◆ **Source**
"you will still need a 42 megawatt nuke plan to power an exascale machine."
Do you mean ~4% of an average nuclear plant
It is not precisely the kind of leap that the supercomputer industry needs to reach exascale performance by the end of the decade, but more powerful GPU and x86 coprocessors are enabling more energy-efficient machines, at least according to the latest Green500 rankings. The Green500 list comes out two or three times a year, …
"The actual reactor would be located in a sealed, cylindrical vault 30 m (98 ft) underground, while the building above ground would be 22×16×11 m (72×52.5×36 ft) in size. This power plant is designed to provide 10 megawatts of electrical power with a 50 MW version available in the future."
> 2,351 megaflops per watt
I never understand this unit. That's in effect just "megaflop/joule". Why not use that?
An interesting point from "Energy Oddities, Part 2: Why Green Computing Is Odd by Kirk W. Cameron (IEEE Computer, March 2013)":
Consider the power profile of an average system with two 4-core Intel Xeon processors under various loads. (...), the power consumption varies according to the system’s use of memory, disks, and processors, fluctuating from about 120 W at idle to more than 200 W under an intense CPU workload. This constitutes about a 90-W or 42 % up-swing in energy use, which typically occurs in less than 50 ms.
Now, consider a datacenter with 1,000 or 10,000 of these types of systems. The largest possible increase in power consumption in less than 50 ms in the case of 1,000 systems is about 90 kW, and in the case of 10,000 systems, it is about 900 kW (...) power companies prefer steady power consumption to the impractical nature of spinning generators up and down and the high cost of overprovisioning. So, for a single datacenter with less than 10,000 systems using a typical Xeon server, these energy swings are real but not troubling because power providers operate in the range of tens to hundreds of MW.

◆ **Instructions to follow**
Rewrite the supercomputer power discussion between "An interesting point" and "than 50 ms.", inclusive, replacing "idle" with "rest".

◆ **Collected material**
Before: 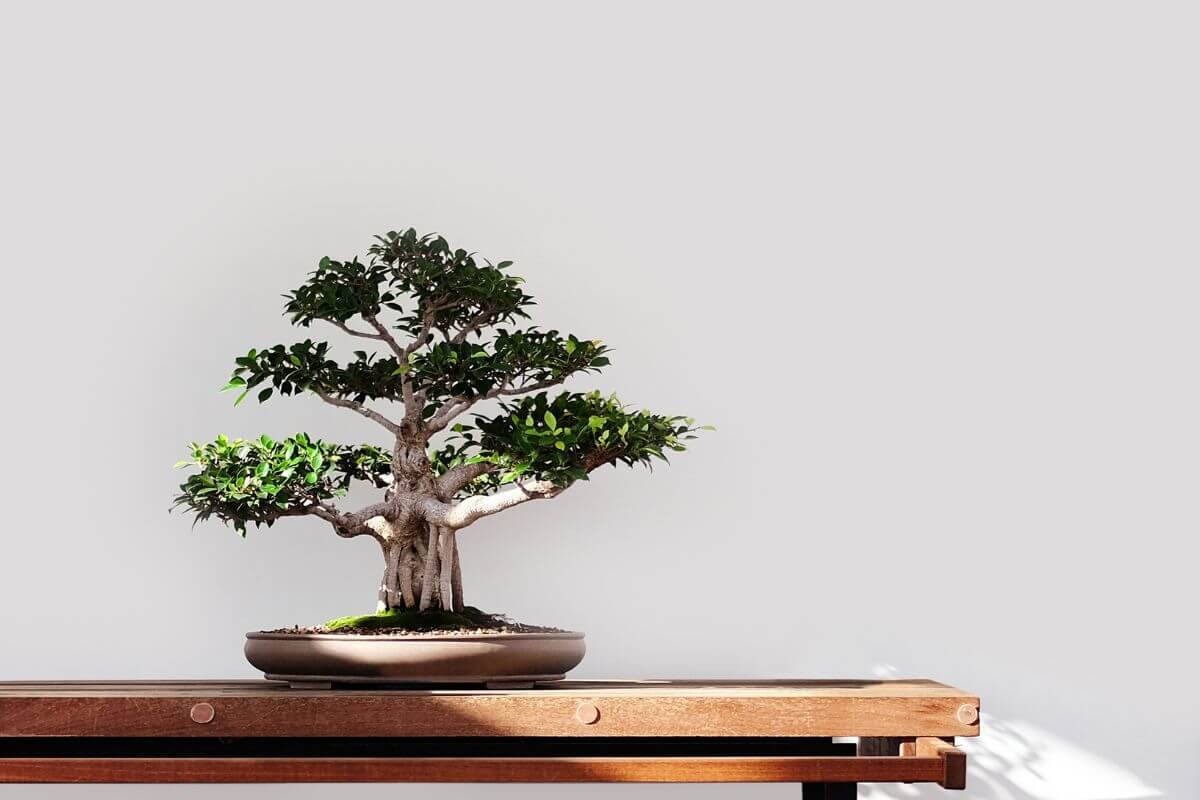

◆ **Exercise response**
An interesting point from "Energy Oddities, Part 2: Why Green Computing Is Odd by Kirk W. Cameron (IEEE Computer, March 2013)":
Consider the power profile of an average system with two 4-core Intel Xeon processors under various loads. (...), the power consumption varies according to the system’s use of memory, disks, and processors, fluctuating from about 120 W at rest to more than 200 W under an intense CPU workload. This constitutes about a 90-W or 42 % up-swing in energy use, which typically occurs in less than 50 ms.